▸ **Text passage**:
[Start of section]

At Lima's ports, boats bobbed in the harbour and fisherman mended nets and chatted. The controls could be good news for small fishermen, who accuse the large fisheries of depleting waters.
"Commercial fishing has robbed the sea of all its species," said private fisherman Felix Chacon.
And it's not just the anchovy market. Fish stands around Peru, a nation synonymous with the fish and sea food dish ceviche, are not as plentiful as they have been in the past.
Union fisherman leader Ventura Gonzales said the big fisheries are cutting into runs all along the country's long Pacific coastline.
"Right now we are in a big crisis because the commercial fisheries are depleting the sea from Tumbes to Tacna," Gonzales said.
The stricter quota will allow just enough anchovy to swim into spawning season, reproduce, and keep the size of the fishery more or less stable, according to a report by the government marine institute IMARPE.
The anchovy pulled from Peru's Pacific Ocean is sold as fishmeal that feeds pigs in China and farmed salmon in Europe. It's also squeezed into increasingly popular Omega-3 supplements.
Anchovy populations have shrunk 41 percent since last summer and is 28 percent smaller than the average of the past 12 years, IMARPE says.
Peru's Production Minister Gladys Trevino explained the quota, which will be put in place for the November to February fishing season.
"The vessel for IMARPE, which is our institution that does the scientific work of analysing and evaluating the Peruvian sea's biomass, has given us results indicating we have to be very careful while setting the quotas. That's why we are have cut back the volume of fishing by 68 percent for this second season in 2012. We have had to cut back and that means a total of 810 tonnes that will be available for commercial fishing. The reasons are because of humans."
First, young anchovy catches and these fish being thrown back has probably caused the absence of biomass that IMARRPE is finding and second, the arrival of the Kelvin waves is affecting conditions," Trevino said.
Three Kelvin waves - the warm equatorial swells that stretch hundreds of miles across - shored up on Peru's coast between May and September, IMARPE said, and it predicts two more by the end of the year. Kelvin waves signal El Nino seasons, but Trevino said they aren't expecting the weather phenomenon to have a strong impact this year.

[End of section]

▸ **Data provided**:

[Start of section]

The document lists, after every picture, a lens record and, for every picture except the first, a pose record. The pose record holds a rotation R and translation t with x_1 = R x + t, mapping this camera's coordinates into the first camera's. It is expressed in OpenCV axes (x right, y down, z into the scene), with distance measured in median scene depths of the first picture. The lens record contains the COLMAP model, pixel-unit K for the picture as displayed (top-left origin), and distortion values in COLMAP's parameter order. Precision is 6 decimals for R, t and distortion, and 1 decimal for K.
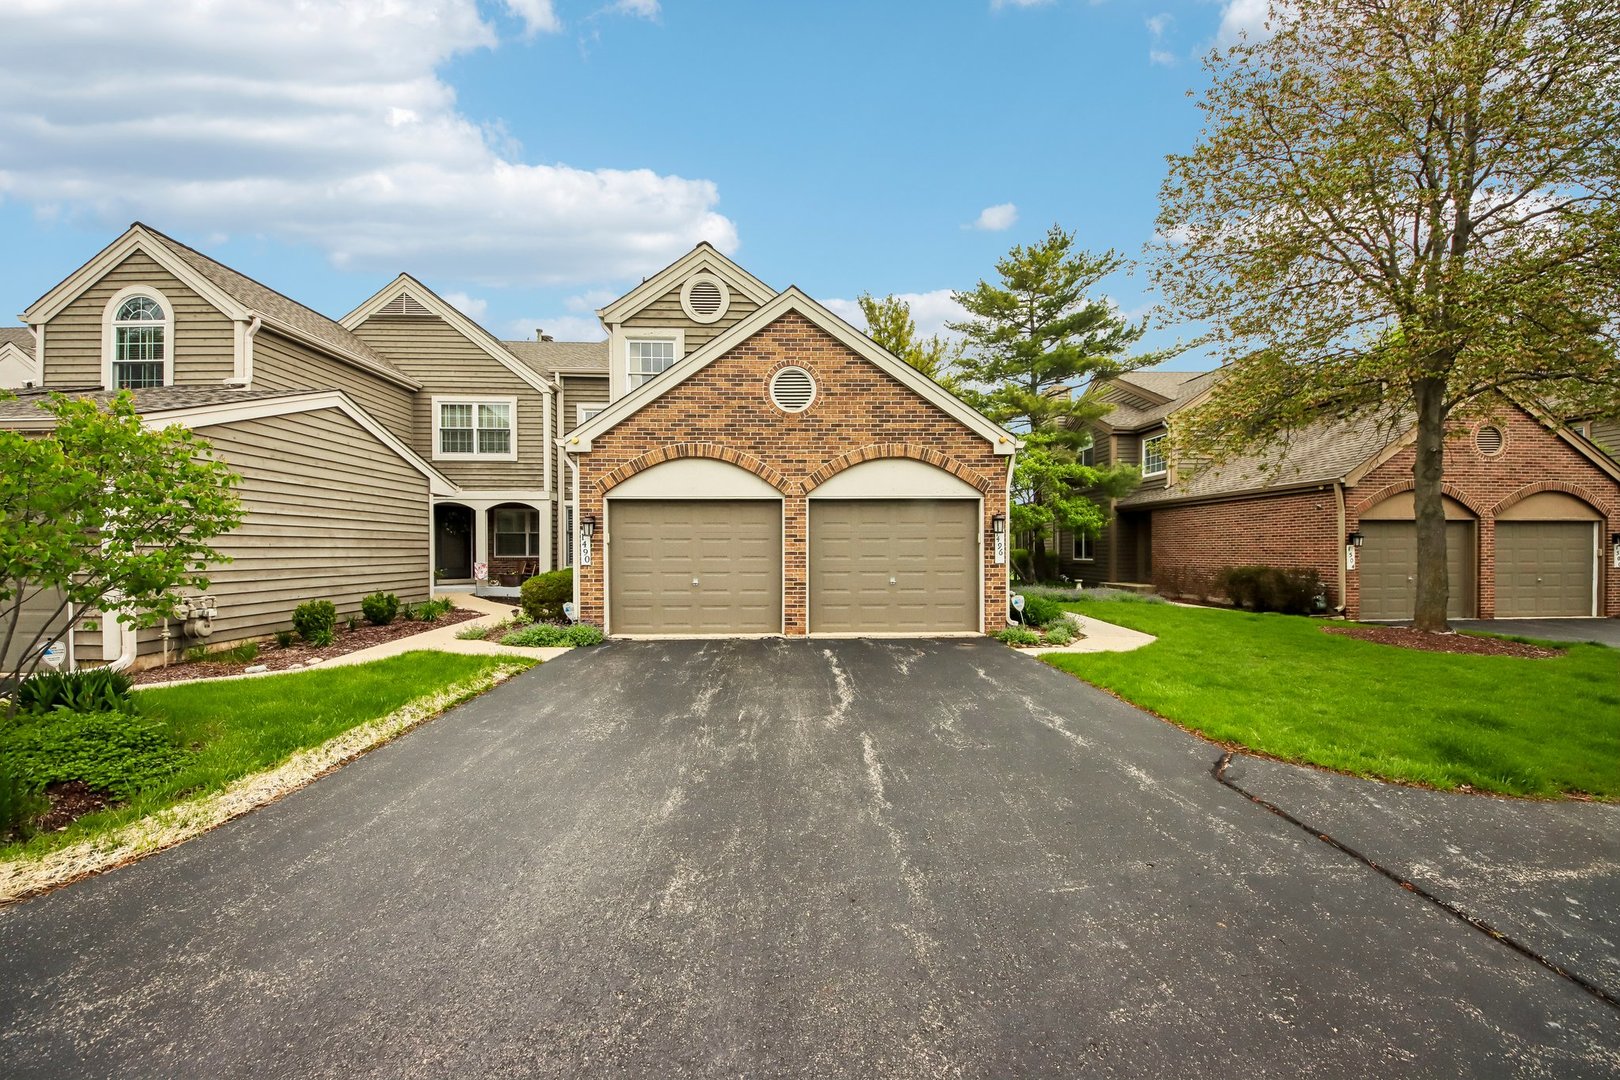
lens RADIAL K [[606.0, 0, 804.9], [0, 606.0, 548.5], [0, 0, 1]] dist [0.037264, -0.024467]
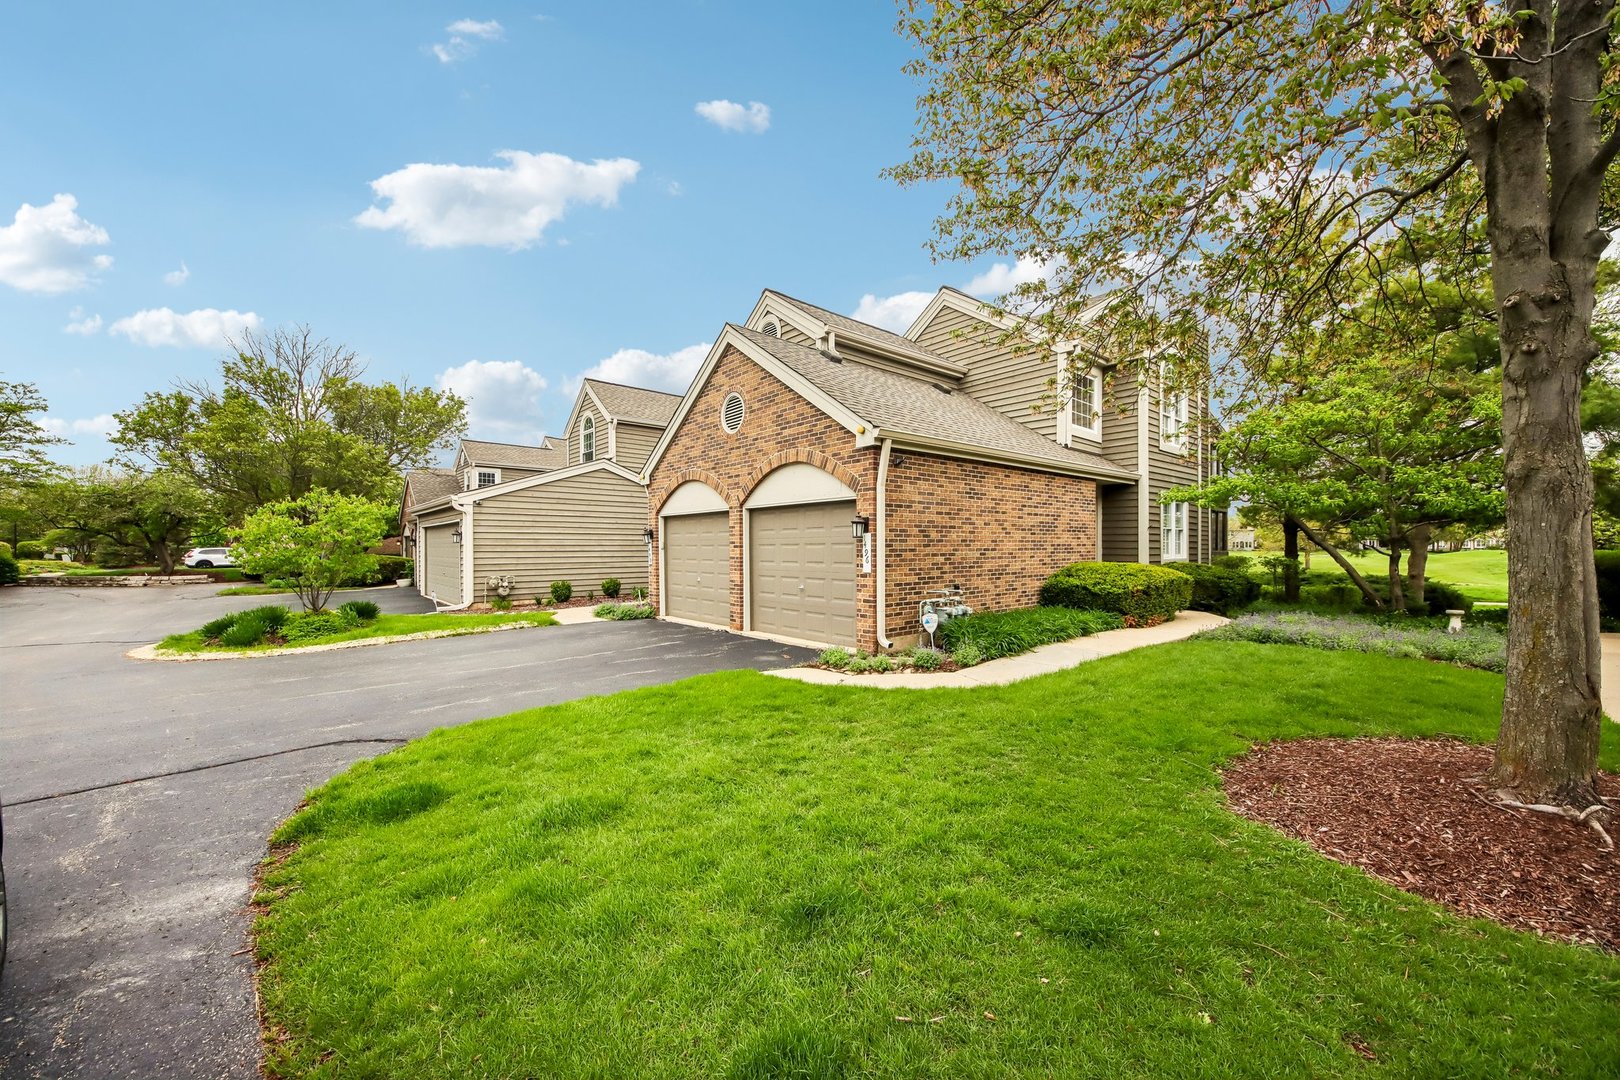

[End of section]

▸ **Problems and tasks**:
**a.** According to the Peru anchovy article, which markets is the anchovy fishmeal sold to feed?
**b.** Reproduce the Peru anchovy article word for word, beginning at the words "The anchovy pulled" and stopping after "February fishing season.".
The data comes from a separate source and is unrelated to the Peru anchovy article.

▸ **Completed exercise**:
**a.** It feeds pigs in China and farmed salmon in Europe.

**b.**
The anchovy pulled from Peru's Pacific Ocean is sold as fishmeal that feeds pigs in China and farmed salmon in Europe. It's also squeezed into increasingly popular Omega-3 supplements.
Anchovy populations have shrunk 41 percent since last summer and is 28 percent smaller than the average of the past 12 years, IMARPE says.
Peru's Production Minister Gladys Trevino explained the quota, which will be put in place for the November to February fishing season.